DOCUMENT EXCERPT:
=-=-=

Minister of Tourism of Uruguay
- In office May 30, 2012 – January 31, 2020
- President: José Mujica Tabaré Vázquez
- Preceded by: Héctor Lescano
- Succeeded by: Germán Cardoso

Personal details
- Born: 2 March 1952 (age 74) Montevideo, Uruguay
- Party: Broad Front

= Liliam Kechichián =

Uruguayan politician

Norma Liliam Kechichián García (born 2 March 1952) is a Uruguayan politician, serving as a Senator of the Republic since 2025. A member of the Progressive Alliance – Broad Front, she served as Minister of Tourism from 2012 to 2020.

==Early life ==
Kechichián was born in Montevideo in 1952, into a family of Armenian descent. Her father, a shoemaker, was born in Yozgat Province, in the Ottoman Empire, and later immigrated to Uruguay with his parents in the aftermath of the Armenian genocide, via Lebanon and Deir ez-Zor. Her mother was Uruguayan, originally from Sarandí del Yí, and of Spanish ancestry.

=-=-=

GIVEN MATERIAL:
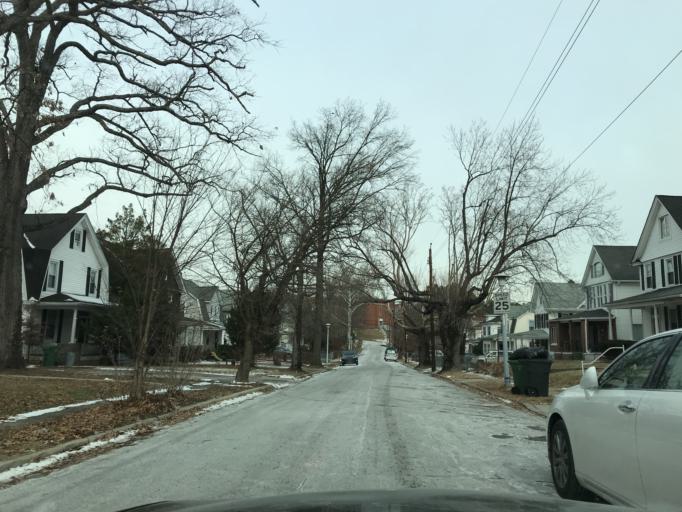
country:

=-=-=

INSTRUCTIONS FOR THE TASK: Retype the entire Liliam Kechichián biography above, word for word and without changes.

TASK ANSWER:
Minister of Tourism of Uruguay
- In office May 30, 2012 – January 31, 2020
- President: José Mujica Tabaré Vázquez
- Preceded by: Héctor Lescano
- Succeeded by: Germán Cardoso

Personal details
- Born: 2 March 1952 (age 74) Montevideo, Uruguay
- Party: Broad Front

= Liliam Kechichián =

Uruguayan politician

Norma Liliam Kechichián García (born 2 March 1952) is a Uruguayan politician, serving as a Senator of the Republic since 2025. A member of the Progressive Alliance – Broad Front, she served as Minister of Tourism from 2012 to 2020.

==Early life ==
Kechichián was born in Montevideo in 1952, into a family of Armenian descent. Her father, a shoemaker, was born in Yozgat Province, in the Ottoman Empire, and later immigrated to Uruguay with his parents in the aftermath of the Armenian genocide, via Lebanon and Deir ez-Zor. Her mother was Uruguayan, originally from Sarandí del Yí, and of Spanish ancestry.